Let’s discuss SEBI rules and regulations for allocation of shares to HNI investors. HNI IPO allotment is based on both the proportionate basis and lottery basis based on the number of IPO applications and category oversubscription times.
The formula for IPO allotment to HNI applicants is;
(Number of lots applied/NII category over-subscription)*Shares in 1 lot
Suppose an IPO receives100 times subscription in the NII category, and if an NII investor has applied for 1000 shares, then HNI bidder will surely receives allotment of 10 shares.
However, other HNI applicants who have bid for less number of shares than category oversubscription by NIIs, lottery system will be followed for allocation of shares.
Most HNI investors take IPO funding at 8% to subscribe to an IPO.
HNI IPO Allotment Rules
- In an oversubscribed IPO, an HNIs will be allotted with a minimum number of lots applied.
- Allotment to HNI investors is based on a proportionate basis and lottery system.
- Only those IPO bids under NIIs that are made at or above the offer price are considered for allotment.
- NIIs who have applied for more lots than the issue oversubscription, shares will be allotted proportionately.
- Applied for less number of lots than the category oversubscription, % wise allocation is done through draw of lots.
- Likewise retail category, HNI bid amount gets blocked in the bank account until allotment. A debit will only take place for successful allotment.

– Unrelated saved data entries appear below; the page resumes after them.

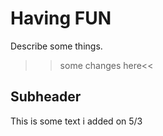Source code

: # Having FUN 

Describe some things.
>>some changes here<<

## Subheader
This is some text i added on 5/3
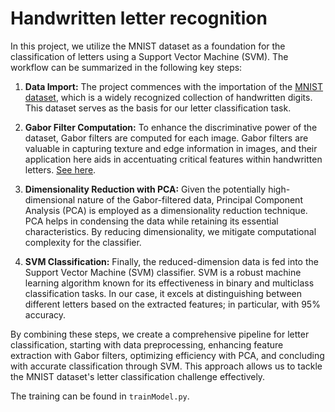 # Handwritten letter recognition

In this project, we utilize the MNIST dataset as a foundation for the classification of letters using a Support Vector Machine (SVM). The workflow can be summarized in the following key steps:

1. **Data Import:** The project commences with the importation of the <a href="http://yann.lecun.com/exdb/mnist/">MNIST dataset</a>, which is a widely recognized collection of handwritten digits. This dataset serves as the basis for our letter classification task.

2. **Gabor Filter Computation:** To enhance the discriminative power of the dataset, Gabor filters are computed for each image. Gabor filters are valuable in capturing texture and edge information in images, and their application here aids in accentuating critical features within handwritten letters. <a href="https://en.wikipedia.org/wiki/Gabor_filter">See here</a>.

3. **Dimensionality Reduction with PCA:** Given the potentially high-dimensional nature of the Gabor-filtered data, Principal Component Analysis (PCA) is employed as a dimensionality reduction technique. PCA helps in condensing the data while retaining its essential characteristics. By reducing dimensionality, we mitigate computational complexity for the classifier.

4. **SVM Classification:** Finally, the reduced-dimension data is fed into the Support Vector Machine (SVM) classifier. SVM is a robust machine learning algorithm known for its effectiveness in binary and multiclass classification tasks. In our case, it excels at distinguishing between different letters based on the extracted features; in particular, with 95% accuracy.

By combining these steps, we create a comprehensive pipeline for letter classification, starting with data preprocessing, enhancing feature extraction with Gabor filters, optimizing efficiency with PCA, and concluding with accurate classification through SVM. This approach allows us to tackle the MNIST dataset's letter classification challenge effectively.

The training can be found in `trainModel.py`.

- HNIs continue getting interest on the blocked bidding amount in their bank account.
HNI IPO Allotment Process Example
Let’s understand how shares are allotted to HNIs when the issue gets oversubscribed.
Suppose a public issue gets subscribed by 200 times NIIs and all IPO applications made by NIIs are for 200 lots. Here, as every applicant has bid for issues oversubscription times, every HNI investor will receive 1 lot.
For instance, if the NII category receives application for more than 200 lots, every NII bidder will be allotted with one lot and additional lots will be allotted in proportionate to share applied. Like, an investor who has applied for 300 lots, 1.5 lots will be allocated.
On the other side, applicant who has applied for less than 200 lots, lottery mechanism will be put in place. Shares will be allocated to NII bidders through draw of lots wherein minimum lots will be allotted to selected bidders subject to the minimum bidding amount of above Rs 2 lakh. Thus, allotment to all investors is not guaranteed.
At first, all IPO applications received from NIIs will be segregated based on the number of lots an applicant has applied for. Thereafter, allotment is done percentage-wise in comparison to the total subscription. If 20 HNIs bid for 40 lots, 2 HNI investors will get allotment for 1 lot, 50 NIIs applied for 150 lots, 3 bids will be selected through lottery and 1 lot will be allotted.
HNI IPO Benefits
- Opportunity to buy IPO stocks for more than Rs 2 lakh.
- Better chances to get IPO allotment.
- HNIs shares have no lock-in and they can sell shares on the IPO listing day.
- Does not require SEBI registration.
- Likewise residents, NRIs can also make an IPO bid as an NII.
- HNIs continue getting interest on the blocked funds.